Leonard Lewis Brown, an acclaimed saxophonist and associate professor emeritus of music and of African-American studies at Northeastern University in Boston, passed last month. He was 72 years old.
During his tenure at Northeastern, Dr. Brown served as co-director of the Afro-Caribbean Music Research Project, chair of the African American studies department, and head advisor for music. He also founded the annual John Coltrane Memorial Concert. From 2000 to 2003, Dr. Brown served as vice provost for academic opportunity. From 1996 to 2002, he served as senior ethnomusicologist to the American Jazz Museum in Kansas City, the first national jazz museum in the United States.

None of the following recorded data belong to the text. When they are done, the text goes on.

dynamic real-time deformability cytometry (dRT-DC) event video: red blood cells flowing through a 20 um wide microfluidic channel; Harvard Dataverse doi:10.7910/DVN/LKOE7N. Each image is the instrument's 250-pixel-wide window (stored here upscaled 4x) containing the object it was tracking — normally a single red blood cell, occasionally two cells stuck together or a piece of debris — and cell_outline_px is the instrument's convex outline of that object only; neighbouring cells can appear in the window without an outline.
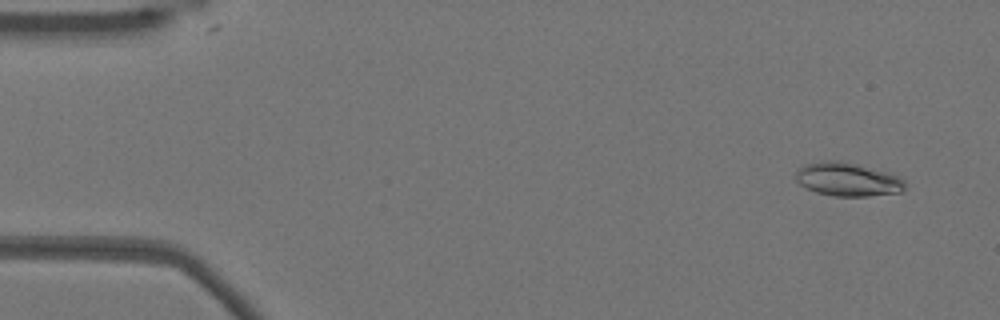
{"species": "Egyptian fruit bat (a non-hibernating species)", "species_latin": "Rousettus aegyptiacus", "temperature_condition": "warm", "stored_images_in_passage": 51, "camera_frame_rate_fps": 3000, "um_per_image_px": 0.085, "animal": {"sex": "female"}, "frame": {"image": 1, "passage_image": 4, "time_ms": 1.0, "image_size_px": [1000, 320], "cell_outline_px": [[904, 188], [900, 192], [868, 196], [832, 196], [816, 192], [800, 184], [796, 180], [796, 172], [804, 164], [828, 160], [840, 160], [896, 172], [904, 180]], "centroid_in_image_um": [72.11, 15.22], "position_along_channel_um": 12.9, "area_um2": 21.73}}
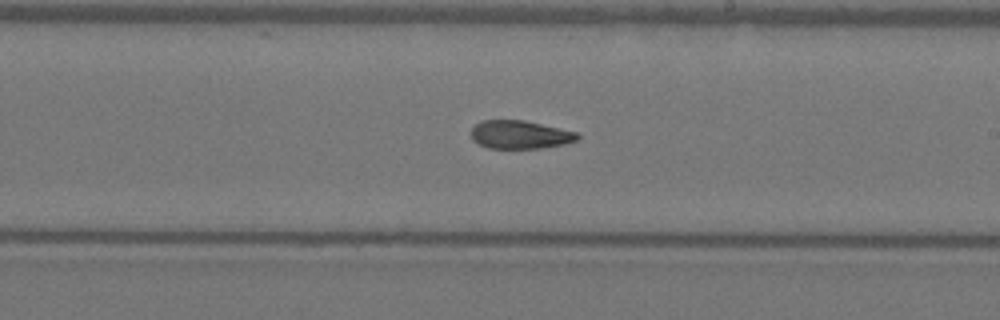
{"frame": {"image": 2, "passage_image": 31, "time_ms": 10.0, "image_size_px": [1000, 320], "cell_outline_px": [[580, 136], [576, 140], [564, 144], [540, 148], [488, 148], [472, 140], [472, 128], [476, 124], [484, 120], [524, 120], [576, 132]], "centroid_in_image_um": [44.19, 11.44], "position_along_channel_um": 244.8, "area_um2": 17.28}}
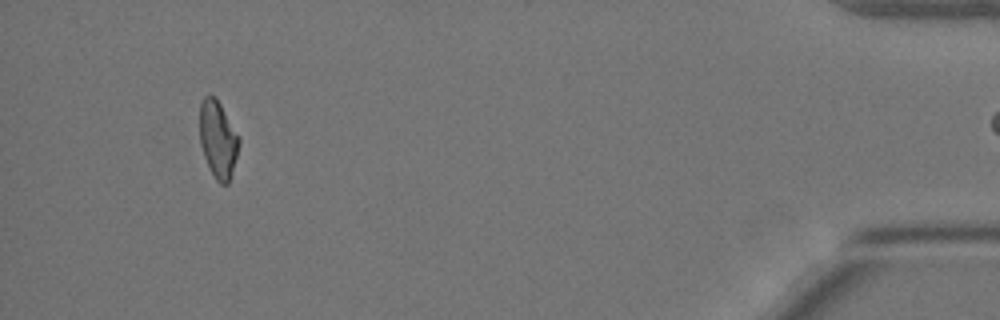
{"frame": {"image": 3, "passage_image": 50, "time_ms": 16.333, "image_size_px": [1000, 320], "cell_outline_px": [[240, 144], [232, 172], [228, 184], [220, 184], [216, 180], [204, 156], [200, 144], [200, 104], [204, 96], [216, 96], [240, 136]], "centroid_in_image_um": [18.54, 11.82], "position_along_channel_um": 416.7, "area_um2": 17.74}}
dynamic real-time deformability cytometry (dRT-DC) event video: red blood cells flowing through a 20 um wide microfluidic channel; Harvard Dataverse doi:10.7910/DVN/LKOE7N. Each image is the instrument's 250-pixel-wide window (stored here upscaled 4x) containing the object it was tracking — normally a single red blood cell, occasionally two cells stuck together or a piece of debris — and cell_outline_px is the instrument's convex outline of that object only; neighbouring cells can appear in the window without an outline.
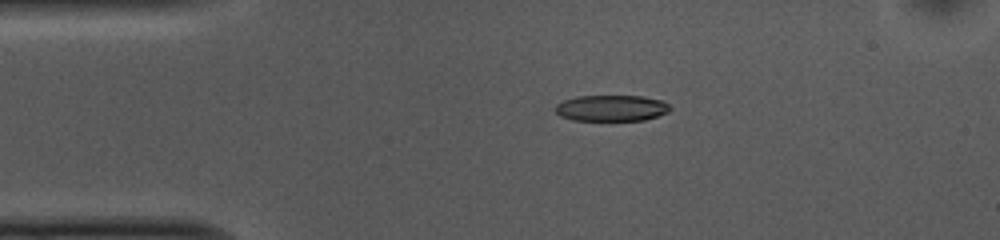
{"species": "common noctule bat (a hibernating species)", "species_latin": "Nyctalus noctula", "temperature_condition": "cold", "stored_images_in_passage": 43, "camera_frame_rate_fps": 3000, "um_per_image_px": 0.085, "animal": {"sex": "female", "body_mass_g": 10.0, "forearm_length_mm": 53.1}, "frame": {"image": 1, "passage_image": 1, "time_ms": 0.0, "image_size_px": [1000, 240], "cell_outline_px": [[672, 108], [668, 112], [644, 120], [572, 120], [560, 116], [556, 112], [556, 104], [564, 100], [576, 96], [640, 96], [664, 100]], "centroid_in_image_um": [51.98, 9.18], "position_along_channel_um": 33.0, "area_um2": 17.46}}
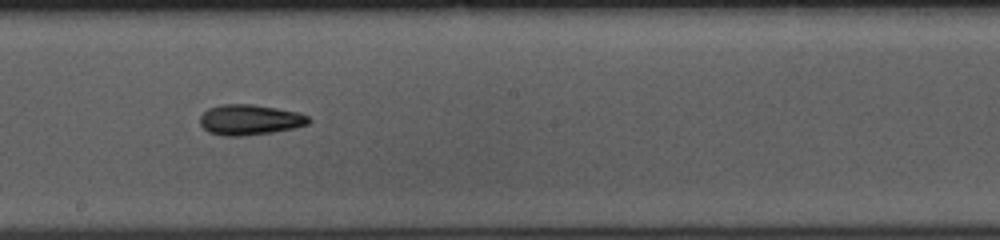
{"frame": {"image": 2, "passage_image": 19, "time_ms": 6.0, "image_size_px": [1000, 240], "cell_outline_px": [[312, 120], [308, 124], [296, 128], [272, 132], [240, 136], [224, 136], [208, 132], [200, 124], [200, 116], [208, 108], [224, 104], [252, 104], [300, 112], [308, 116]], "centroid_in_image_um": [21.25, 10.18], "position_along_channel_um": 226.9, "area_um2": 19.36}}
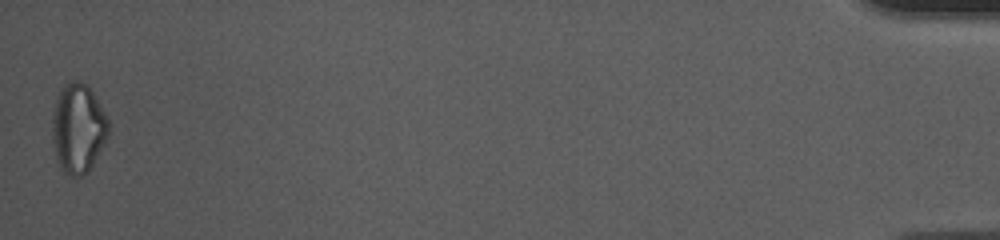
{"frame": {"image": 3, "passage_image": 43, "time_ms": 14.0, "image_size_px": [1000, 240], "cell_outline_px": [[108, 136], [88, 172], [80, 176], [72, 176], [64, 172], [60, 168], [52, 140], [52, 120], [56, 96], [60, 88], [64, 84], [72, 80], [80, 80], [92, 92], [108, 120]], "centroid_in_image_um": [6.61, 10.9], "position_along_channel_um": 428.6, "area_um2": 29.02}, "authors_computed_cell_mechanics": {"area_um2": 19.3052, "velocity_mm_per_s": 3.7587, "shape_relaxation_time_tau1_ms": 6.9006, "shape_relaxation_time_tau2_ms": null, "deformation_change_tau1": 0.1673, "deformation_change_tau2": null}}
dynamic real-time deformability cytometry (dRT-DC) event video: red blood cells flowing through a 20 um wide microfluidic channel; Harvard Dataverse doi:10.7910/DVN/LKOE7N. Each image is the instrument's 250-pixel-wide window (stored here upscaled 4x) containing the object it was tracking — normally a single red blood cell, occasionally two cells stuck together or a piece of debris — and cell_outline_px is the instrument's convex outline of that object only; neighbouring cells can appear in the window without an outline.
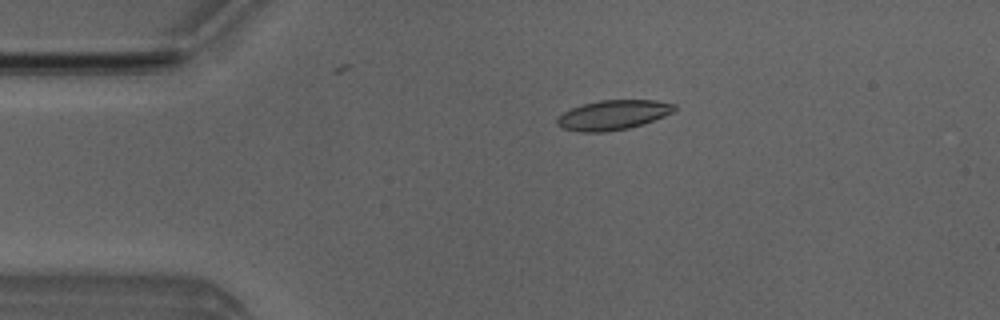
{"species": "Egyptian fruit bat (a non-hibernating species)", "species_latin": "Rousettus aegyptiacus", "temperature_condition": "room temperature", "stored_images_in_passage": 4, "camera_frame_rate_fps": 3000, "um_per_image_px": 0.085, "animal": {"sex": "male"}, "frame": {"image": 1, "passage_image": 3, "time_ms": 2.333, "image_size_px": [1000, 320], "cell_outline_px": [[676, 108], [672, 112], [664, 116], [628, 128], [604, 132], [580, 132], [564, 128], [556, 124], [556, 120], [564, 112], [580, 104], [600, 100], [656, 100], [676, 104]], "centroid_in_image_um": [52.1, 9.76], "position_along_channel_um": 32.9, "area_um2": 20.11}}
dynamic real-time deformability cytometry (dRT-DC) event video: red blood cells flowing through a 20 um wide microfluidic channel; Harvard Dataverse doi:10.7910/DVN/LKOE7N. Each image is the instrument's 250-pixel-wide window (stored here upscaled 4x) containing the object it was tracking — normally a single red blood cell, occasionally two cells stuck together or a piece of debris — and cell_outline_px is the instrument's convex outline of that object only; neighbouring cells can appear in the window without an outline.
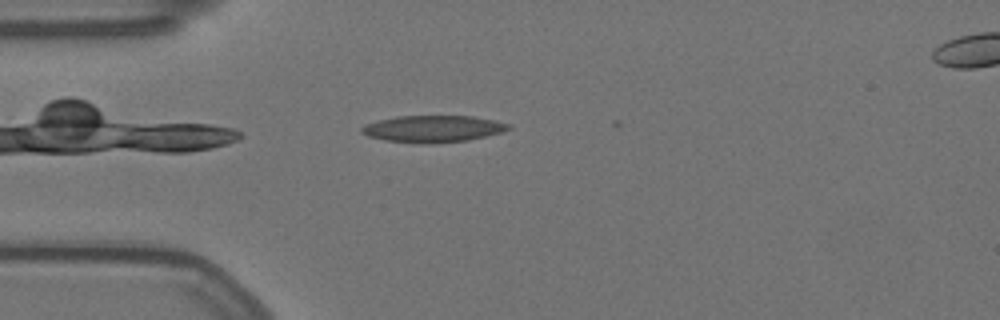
{"species": "Egyptian fruit bat (a non-hibernating species)", "species_latin": "Rousettus aegyptiacus", "temperature_condition": "warm", "stored_images_in_passage": 2, "camera_frame_rate_fps": 3000, "um_per_image_px": 0.085, "animal": {"sex": "female"}, "frame": {"image": 1, "passage_image": 1, "time_ms": 0.0, "image_size_px": [1000, 320], "cell_outline_px": [[512, 128], [504, 132], [468, 140], [388, 140], [368, 136], [360, 132], [360, 128], [364, 124], [396, 116], [472, 116], [496, 120], [508, 124]], "centroid_in_image_um": [36.85, 10.88], "position_along_channel_um": 48.1, "area_um2": 21.73}}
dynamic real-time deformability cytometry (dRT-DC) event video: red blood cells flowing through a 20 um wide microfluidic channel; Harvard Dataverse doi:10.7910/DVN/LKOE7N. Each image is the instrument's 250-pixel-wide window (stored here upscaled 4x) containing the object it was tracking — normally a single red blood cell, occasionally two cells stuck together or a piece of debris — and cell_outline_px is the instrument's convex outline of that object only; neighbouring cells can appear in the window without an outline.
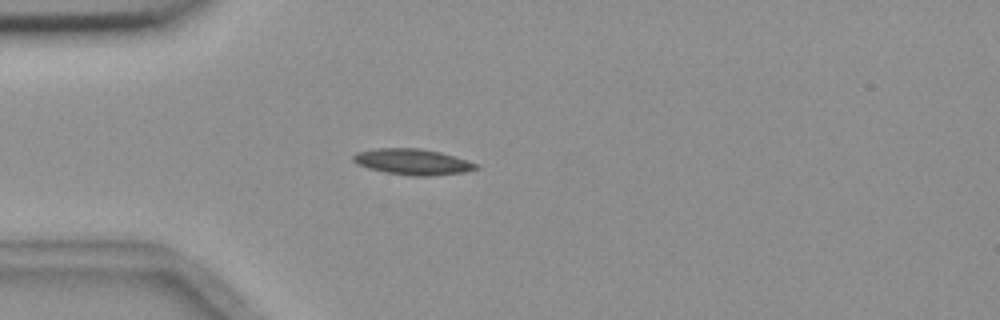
{"species": "common noctule bat (a hibernating species)", "species_latin": "Nyctalus noctula", "temperature_condition": "room temperature", "stored_images_in_passage": 5, "camera_frame_rate_fps": 3000, "um_per_image_px": 0.085, "animal": {"sex": "female", "body_mass_g": 18.4}, "frame": {"image": 1, "passage_image": 4, "time_ms": 3.667, "image_size_px": [1000, 320], "cell_outline_px": [[480, 168], [464, 172], [432, 176], [412, 176], [384, 172], [368, 168], [356, 164], [352, 160], [352, 156], [356, 152], [376, 148], [420, 148], [440, 152], [476, 164]], "centroid_in_image_um": [35.01, 13.76], "position_along_channel_um": 50.0, "area_um2": 18.5}}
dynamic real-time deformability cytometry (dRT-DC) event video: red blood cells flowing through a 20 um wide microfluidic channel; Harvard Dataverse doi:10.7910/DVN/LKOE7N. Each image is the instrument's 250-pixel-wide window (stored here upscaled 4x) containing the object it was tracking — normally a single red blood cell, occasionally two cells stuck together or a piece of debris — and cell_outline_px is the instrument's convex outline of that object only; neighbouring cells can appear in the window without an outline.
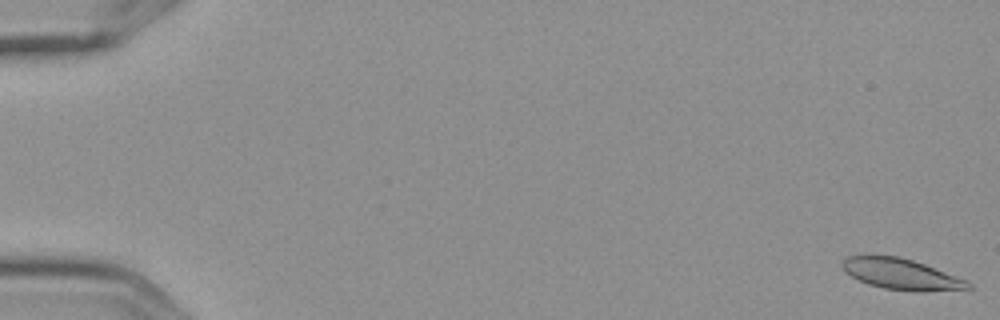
{"species": "Egyptian fruit bat (a non-hibernating species)", "species_latin": "Rousettus aegyptiacus", "temperature_condition": "cold", "stored_images_in_passage": 6, "camera_frame_rate_fps": 3000, "um_per_image_px": 0.085, "frame": {"image": 1, "passage_image": 1, "time_ms": 0.0, "image_size_px": [1000, 320], "cell_outline_px": [[972, 288], [920, 292], [884, 288], [868, 284], [844, 272], [840, 264], [848, 256], [900, 256], [924, 264], [968, 280], [972, 284]], "centroid_in_image_um": [76.62, 23.31], "position_along_channel_um": 8.4, "area_um2": 22.48}}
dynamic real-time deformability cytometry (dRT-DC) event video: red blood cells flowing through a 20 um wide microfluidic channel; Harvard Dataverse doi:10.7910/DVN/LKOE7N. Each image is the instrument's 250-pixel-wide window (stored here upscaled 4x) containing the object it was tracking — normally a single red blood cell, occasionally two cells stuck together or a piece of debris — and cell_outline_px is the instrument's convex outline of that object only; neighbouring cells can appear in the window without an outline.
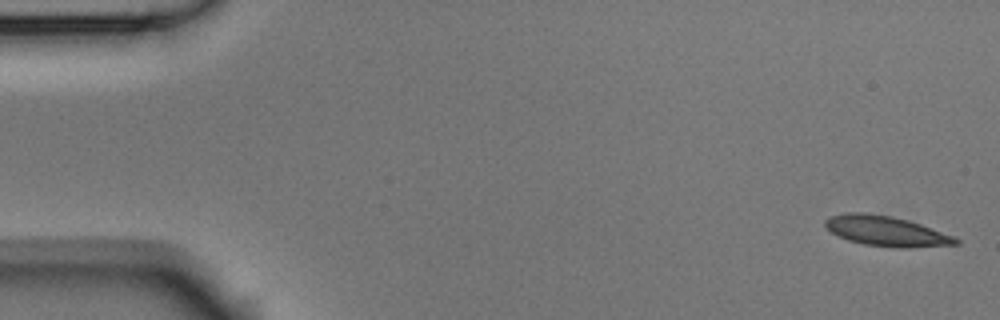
{"species": "Egyptian fruit bat (a non-hibernating species)", "species_latin": "Rousettus aegyptiacus", "temperature_condition": "room temperature", "stored_images_in_passage": 6, "segment_of_instrument_passage": [2, 2], "camera_frame_rate_fps": 3000, "um_per_image_px": 0.085, "animal": {"sex": "male"}, "frame": {"image": 1, "passage_image": 6, "time_ms": 1.667, "image_size_px": [1000, 320], "cell_outline_px": [[960, 244], [908, 248], [864, 244], [848, 240], [832, 232], [824, 224], [824, 220], [832, 216], [844, 212], [864, 212], [892, 216], [908, 220], [920, 224], [952, 236], [960, 240]], "centroid_in_image_um": [75.32, 19.63], "position_along_channel_um": 9.7, "area_um2": 22.6}}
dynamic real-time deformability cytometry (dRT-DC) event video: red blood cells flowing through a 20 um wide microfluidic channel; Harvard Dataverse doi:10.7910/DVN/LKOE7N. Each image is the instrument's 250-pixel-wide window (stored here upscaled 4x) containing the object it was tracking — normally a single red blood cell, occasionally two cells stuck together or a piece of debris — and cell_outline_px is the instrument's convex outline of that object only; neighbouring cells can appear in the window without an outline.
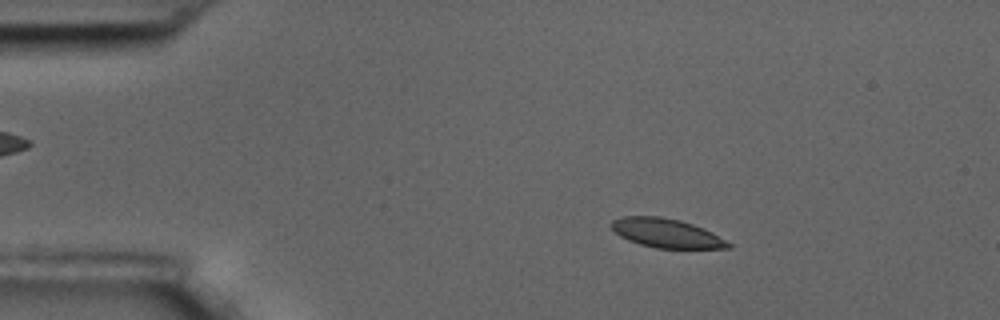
{"species": "common noctule bat (a hibernating species)", "species_latin": "Nyctalus noctula", "temperature_condition": "room temperature", "stored_images_in_passage": 17, "camera_frame_rate_fps": 3000, "um_per_image_px": 0.085, "animal": {"sex": "male", "body_mass_g": 17.5, "forearm_length_mm": 52.3}, "frame": {"image": 1, "passage_image": 10, "time_ms": 3.0, "image_size_px": [1000, 320], "cell_outline_px": [[732, 248], [656, 248], [640, 244], [628, 240], [620, 236], [608, 224], [612, 220], [620, 216], [660, 216], [680, 220], [704, 228], [712, 232], [732, 244]], "centroid_in_image_um": [56.62, 19.8], "position_along_channel_um": 28.4, "area_um2": 19.83}}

As a scholar, Dr. Brown made many significant contributions to the field of ethnomusicology. At Northeastern he incorporated ethnomusicology into the curriculum and found ways to engage students with the field. Through collaboration with other faculty, he created new courses and expanded on-campus programing. Dr. Brown was dedicated to mentoring students and other faculty members, as well as creating a warm, welcoming, and collaborative academic environment for people of all backgrounds.
“Leonard was a stabilizing force in the music department, and he always encouraged discussion and figuring things out. He was fair-minded, and just a great colleague,” said Leon Janikian, associate professor of music emeritus at Northeastern. “I felt a strong rapport with him; he understood what I did, and when I became a faculty member as a young assistant professor, he became an informal mentor to me.”
Dr. Brown was a graduate of Kentucky State University. He held a master’s degree in psychology from the University of Cincinnati and a doctorate in ethnomusicology from Wesleyan University in Middletown, Connecticut.